The miniaturization of the onboard camera system was the first major undertaking of Dorna when it started its own R&D operation in 2002, due to increasingly compact bikes & the demands of a sport where trying to cut weight from every component is common practice.

Having reduced the weight and volume of the cameras by half from 2002 to 2006, Dorna was able to deploy more cameras per bike. The partnership with Vislink/Gigawave from 2003 was instrumental in this, allowing four cameras instead of two.

Various technical refinements were introduced seamlessly over the years, with breakthroughs such as the switch from analog to digital transmission in 2007, overcoming the limitations of beaming the video signal from the bikes to the TV production units through an helicopter relay. This ensured complete coverage including in poor weather, under a tunnel or from the boxes.
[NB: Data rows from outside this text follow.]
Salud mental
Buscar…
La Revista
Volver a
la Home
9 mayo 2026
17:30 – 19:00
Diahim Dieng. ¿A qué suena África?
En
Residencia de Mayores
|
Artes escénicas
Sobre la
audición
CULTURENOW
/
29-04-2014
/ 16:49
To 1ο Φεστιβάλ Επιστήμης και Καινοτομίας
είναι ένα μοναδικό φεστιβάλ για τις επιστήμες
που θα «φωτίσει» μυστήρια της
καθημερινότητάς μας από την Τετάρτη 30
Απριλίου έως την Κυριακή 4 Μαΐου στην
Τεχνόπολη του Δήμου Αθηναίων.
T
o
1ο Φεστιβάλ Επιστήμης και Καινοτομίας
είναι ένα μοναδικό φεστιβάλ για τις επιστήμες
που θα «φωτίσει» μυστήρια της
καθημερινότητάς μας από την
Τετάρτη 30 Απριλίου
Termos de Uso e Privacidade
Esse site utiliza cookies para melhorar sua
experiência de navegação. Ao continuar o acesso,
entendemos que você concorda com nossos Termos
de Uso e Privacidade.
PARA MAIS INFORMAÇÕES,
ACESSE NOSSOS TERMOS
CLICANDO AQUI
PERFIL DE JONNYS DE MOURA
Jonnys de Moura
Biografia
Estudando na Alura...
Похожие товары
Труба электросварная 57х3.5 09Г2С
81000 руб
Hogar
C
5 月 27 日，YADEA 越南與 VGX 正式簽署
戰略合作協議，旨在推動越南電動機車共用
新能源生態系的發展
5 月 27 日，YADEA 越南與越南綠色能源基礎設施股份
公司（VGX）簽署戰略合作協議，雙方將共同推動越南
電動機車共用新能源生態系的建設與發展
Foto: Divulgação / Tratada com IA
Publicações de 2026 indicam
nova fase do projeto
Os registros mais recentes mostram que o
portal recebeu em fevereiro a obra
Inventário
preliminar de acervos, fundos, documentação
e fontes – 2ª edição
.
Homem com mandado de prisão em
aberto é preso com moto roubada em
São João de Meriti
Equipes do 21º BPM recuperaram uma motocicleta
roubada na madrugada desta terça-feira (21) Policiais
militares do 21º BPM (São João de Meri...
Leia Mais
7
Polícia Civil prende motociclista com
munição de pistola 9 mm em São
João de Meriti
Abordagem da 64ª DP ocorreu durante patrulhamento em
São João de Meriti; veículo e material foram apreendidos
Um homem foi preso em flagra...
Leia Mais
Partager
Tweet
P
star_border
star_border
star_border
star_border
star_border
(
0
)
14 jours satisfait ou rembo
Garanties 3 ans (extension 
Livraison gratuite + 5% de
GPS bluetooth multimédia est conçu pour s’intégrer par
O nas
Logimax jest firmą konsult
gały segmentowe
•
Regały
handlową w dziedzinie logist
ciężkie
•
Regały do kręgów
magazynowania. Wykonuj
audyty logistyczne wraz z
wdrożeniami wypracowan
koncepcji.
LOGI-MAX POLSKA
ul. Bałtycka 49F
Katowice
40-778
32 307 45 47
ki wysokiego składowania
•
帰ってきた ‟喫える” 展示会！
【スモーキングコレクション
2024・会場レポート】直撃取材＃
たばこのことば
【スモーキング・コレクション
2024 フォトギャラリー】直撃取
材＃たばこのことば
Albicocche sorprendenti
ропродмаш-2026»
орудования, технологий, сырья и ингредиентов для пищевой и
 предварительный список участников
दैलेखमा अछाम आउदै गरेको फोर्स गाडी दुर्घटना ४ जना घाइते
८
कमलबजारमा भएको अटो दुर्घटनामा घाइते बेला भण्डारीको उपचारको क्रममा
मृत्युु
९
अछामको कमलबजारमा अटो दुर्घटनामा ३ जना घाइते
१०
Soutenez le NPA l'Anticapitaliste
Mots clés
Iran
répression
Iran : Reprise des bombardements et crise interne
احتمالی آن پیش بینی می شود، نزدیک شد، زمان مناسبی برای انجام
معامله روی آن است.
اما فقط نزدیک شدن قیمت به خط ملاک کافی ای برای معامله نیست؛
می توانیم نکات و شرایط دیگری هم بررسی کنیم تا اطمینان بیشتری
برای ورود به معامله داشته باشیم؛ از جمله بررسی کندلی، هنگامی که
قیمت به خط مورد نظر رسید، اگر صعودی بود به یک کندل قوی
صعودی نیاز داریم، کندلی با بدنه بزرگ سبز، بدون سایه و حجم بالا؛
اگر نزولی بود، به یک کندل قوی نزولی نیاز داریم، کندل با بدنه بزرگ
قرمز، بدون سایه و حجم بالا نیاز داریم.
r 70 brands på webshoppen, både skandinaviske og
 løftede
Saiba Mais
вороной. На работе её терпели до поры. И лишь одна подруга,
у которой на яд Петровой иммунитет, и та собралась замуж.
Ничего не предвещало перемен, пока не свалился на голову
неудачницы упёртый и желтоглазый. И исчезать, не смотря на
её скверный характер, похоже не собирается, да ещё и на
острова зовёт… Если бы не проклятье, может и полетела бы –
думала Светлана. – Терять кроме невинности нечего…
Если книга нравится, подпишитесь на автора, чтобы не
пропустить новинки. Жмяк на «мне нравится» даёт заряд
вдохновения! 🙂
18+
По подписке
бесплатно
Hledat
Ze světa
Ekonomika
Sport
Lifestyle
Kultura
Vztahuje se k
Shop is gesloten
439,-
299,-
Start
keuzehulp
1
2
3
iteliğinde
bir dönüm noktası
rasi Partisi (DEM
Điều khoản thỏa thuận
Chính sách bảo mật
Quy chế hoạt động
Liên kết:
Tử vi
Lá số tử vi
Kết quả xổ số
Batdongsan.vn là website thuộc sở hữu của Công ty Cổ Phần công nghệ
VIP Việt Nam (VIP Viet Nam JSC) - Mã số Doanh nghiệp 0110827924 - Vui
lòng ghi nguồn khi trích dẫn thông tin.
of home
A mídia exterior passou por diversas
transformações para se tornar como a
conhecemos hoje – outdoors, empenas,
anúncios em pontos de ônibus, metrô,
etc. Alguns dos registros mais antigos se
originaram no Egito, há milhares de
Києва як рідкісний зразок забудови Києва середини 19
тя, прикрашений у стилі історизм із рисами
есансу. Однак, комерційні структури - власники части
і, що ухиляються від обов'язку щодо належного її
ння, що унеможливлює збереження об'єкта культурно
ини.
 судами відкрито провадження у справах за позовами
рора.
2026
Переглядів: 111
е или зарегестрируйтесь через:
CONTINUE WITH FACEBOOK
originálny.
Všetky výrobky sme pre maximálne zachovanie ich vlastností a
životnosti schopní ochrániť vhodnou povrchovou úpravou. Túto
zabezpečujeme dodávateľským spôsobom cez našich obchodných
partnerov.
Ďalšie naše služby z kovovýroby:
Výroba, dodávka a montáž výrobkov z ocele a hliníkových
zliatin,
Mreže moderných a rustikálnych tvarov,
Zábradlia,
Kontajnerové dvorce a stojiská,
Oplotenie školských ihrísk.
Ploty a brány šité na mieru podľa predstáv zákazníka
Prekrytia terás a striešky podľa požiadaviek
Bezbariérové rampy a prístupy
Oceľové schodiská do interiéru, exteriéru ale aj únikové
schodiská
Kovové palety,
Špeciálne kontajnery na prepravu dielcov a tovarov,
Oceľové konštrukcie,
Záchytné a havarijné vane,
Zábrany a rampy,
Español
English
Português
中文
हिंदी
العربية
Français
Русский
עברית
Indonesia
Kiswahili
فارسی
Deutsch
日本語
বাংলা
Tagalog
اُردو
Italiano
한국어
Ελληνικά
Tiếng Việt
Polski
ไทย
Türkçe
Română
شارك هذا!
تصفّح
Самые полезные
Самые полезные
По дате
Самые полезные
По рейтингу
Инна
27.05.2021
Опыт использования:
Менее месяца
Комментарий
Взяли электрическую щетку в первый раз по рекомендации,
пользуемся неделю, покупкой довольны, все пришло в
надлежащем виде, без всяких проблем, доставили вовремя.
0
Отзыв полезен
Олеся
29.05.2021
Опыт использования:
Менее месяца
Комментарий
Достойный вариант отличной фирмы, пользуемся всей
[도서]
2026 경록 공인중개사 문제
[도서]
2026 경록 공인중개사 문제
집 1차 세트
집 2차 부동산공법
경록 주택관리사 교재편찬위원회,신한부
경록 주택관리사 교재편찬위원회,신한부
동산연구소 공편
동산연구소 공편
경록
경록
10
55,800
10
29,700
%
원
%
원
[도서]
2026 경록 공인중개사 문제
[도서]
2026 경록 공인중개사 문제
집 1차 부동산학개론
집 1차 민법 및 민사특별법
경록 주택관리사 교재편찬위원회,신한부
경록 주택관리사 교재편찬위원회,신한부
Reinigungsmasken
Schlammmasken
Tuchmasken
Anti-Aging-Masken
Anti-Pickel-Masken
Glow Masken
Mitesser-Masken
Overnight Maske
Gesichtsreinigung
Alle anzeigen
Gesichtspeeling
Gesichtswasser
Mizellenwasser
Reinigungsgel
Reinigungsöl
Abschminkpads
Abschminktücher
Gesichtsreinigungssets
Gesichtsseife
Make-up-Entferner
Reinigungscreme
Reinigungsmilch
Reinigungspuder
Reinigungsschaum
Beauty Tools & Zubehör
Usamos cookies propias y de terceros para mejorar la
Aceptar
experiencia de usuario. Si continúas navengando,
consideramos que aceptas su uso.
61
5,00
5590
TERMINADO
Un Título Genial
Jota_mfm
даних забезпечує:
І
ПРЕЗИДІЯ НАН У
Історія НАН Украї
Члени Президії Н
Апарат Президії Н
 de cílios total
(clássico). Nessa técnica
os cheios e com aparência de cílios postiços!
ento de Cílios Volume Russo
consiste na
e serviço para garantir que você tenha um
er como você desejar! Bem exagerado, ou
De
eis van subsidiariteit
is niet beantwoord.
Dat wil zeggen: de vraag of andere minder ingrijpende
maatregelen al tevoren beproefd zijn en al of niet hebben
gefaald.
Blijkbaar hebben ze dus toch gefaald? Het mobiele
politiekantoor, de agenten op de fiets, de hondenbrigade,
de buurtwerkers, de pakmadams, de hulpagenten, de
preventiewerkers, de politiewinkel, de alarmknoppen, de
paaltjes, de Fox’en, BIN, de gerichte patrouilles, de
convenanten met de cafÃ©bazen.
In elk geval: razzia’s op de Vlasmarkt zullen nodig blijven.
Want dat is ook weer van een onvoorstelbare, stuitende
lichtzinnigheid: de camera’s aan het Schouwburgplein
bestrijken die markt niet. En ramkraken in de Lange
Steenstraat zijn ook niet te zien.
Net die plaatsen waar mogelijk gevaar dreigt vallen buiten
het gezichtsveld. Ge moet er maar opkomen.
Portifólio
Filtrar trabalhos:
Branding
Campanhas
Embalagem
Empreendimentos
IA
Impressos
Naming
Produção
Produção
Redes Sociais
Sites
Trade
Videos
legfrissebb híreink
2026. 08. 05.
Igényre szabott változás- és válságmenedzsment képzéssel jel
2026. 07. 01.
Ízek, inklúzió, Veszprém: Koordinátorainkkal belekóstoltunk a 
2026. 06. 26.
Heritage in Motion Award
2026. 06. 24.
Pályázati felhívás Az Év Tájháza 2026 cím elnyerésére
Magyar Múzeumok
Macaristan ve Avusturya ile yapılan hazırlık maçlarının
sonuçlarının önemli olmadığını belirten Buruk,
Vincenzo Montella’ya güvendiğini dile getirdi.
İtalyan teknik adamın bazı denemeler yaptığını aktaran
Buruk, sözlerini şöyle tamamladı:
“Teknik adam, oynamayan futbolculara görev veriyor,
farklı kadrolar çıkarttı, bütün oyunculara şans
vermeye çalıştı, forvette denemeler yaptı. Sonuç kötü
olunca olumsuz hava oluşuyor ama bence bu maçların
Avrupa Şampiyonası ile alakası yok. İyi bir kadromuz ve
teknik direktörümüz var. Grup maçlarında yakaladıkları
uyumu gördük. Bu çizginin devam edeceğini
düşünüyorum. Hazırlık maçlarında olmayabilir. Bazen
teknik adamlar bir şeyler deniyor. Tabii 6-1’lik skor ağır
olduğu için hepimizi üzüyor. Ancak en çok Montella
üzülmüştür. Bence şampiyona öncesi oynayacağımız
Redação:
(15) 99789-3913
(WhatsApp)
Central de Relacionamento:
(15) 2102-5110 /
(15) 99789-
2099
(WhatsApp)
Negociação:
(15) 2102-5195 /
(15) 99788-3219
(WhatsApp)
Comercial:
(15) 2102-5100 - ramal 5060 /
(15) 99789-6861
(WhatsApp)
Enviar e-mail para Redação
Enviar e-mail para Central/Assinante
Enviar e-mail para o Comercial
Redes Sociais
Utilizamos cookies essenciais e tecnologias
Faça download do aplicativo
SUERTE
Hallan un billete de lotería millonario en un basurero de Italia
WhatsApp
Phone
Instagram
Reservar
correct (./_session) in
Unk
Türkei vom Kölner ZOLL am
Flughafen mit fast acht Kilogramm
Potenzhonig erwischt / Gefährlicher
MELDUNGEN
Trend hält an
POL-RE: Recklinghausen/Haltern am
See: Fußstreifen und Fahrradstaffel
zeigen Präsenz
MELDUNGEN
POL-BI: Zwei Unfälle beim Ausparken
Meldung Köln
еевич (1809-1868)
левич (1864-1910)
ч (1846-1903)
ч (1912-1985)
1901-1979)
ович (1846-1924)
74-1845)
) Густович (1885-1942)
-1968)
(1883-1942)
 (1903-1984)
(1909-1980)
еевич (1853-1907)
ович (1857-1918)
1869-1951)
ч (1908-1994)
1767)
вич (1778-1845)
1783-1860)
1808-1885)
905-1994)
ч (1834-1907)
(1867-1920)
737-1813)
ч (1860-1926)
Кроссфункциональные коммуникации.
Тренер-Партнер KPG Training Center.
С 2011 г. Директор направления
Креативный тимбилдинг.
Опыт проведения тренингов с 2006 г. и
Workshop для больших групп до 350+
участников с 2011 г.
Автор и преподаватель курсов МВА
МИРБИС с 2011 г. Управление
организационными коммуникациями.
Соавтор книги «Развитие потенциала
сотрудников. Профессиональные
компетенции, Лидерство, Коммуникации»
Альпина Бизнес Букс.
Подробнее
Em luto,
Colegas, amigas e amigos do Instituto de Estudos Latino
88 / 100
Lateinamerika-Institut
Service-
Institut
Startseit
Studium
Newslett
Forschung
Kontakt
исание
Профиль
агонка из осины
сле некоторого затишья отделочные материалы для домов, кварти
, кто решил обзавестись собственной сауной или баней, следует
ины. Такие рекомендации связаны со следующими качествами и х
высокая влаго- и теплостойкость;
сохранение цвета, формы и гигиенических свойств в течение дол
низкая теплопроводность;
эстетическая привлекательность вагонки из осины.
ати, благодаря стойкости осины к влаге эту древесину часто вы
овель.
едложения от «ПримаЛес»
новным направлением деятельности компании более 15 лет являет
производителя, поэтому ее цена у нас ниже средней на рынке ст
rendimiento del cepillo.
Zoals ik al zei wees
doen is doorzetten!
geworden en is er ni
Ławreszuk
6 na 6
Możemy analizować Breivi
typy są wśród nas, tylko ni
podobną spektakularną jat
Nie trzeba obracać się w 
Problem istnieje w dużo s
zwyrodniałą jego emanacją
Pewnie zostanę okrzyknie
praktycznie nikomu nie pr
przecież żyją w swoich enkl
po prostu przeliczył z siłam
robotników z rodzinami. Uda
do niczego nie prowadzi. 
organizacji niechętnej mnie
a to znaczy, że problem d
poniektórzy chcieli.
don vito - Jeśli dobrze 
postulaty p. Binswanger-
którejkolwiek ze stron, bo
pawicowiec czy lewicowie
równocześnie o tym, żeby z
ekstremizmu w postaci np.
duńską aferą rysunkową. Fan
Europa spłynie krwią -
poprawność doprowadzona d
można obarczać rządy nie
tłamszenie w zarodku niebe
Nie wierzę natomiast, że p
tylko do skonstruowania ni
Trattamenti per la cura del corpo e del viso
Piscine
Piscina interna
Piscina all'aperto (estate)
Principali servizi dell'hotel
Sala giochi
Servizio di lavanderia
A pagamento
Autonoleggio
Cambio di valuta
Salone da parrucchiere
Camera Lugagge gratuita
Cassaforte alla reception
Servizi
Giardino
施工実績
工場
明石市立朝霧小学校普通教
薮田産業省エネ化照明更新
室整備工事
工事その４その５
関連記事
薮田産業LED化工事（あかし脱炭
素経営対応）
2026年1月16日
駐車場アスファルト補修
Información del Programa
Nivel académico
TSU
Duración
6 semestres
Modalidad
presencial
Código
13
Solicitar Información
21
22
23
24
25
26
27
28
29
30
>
The introduction of the data module in 2008 to transmit bike telemetry and actuate servos to operate the cameras paved the way for the introduction of the gyroscopic camera in 2010, providing unequalled immersion in the sport to further highlight the impressive lean angle reached by the best riders.

In recent years, the major shift in onboard technology was the jump from SD to HD resolution, Dorna being the first to bring 1080i video live from a bike in 2011. This provided crystal clear images by taking advantage of the first HD onboard lenses developed by Fujifilm and gave an unparalleled level of detail to the MotoGP broadcast, bringing the audiences even closer to the riders' experience.

After this major evolution, Dorna Sports replicated the approach it took in the early days of its onboard camera R&D project, focusing again on the miniaturization of its new HD system before tackling new challenges to improve the TV broadcast. One of the latest innovations is the impressive 360-degree gyroscopic camera that provides breathtaking chase action and dramatic panning from a given rider to another subject, all with a system 17 times lighter than the very first onboard camera system used on Randy Mamola's bike 30 years ago!

That single camera system used back in 1985 has spawned a wide array of cameras, which culminates this weekend with the deployment of no less than one hundred onboard cameras over all three World Championship classes.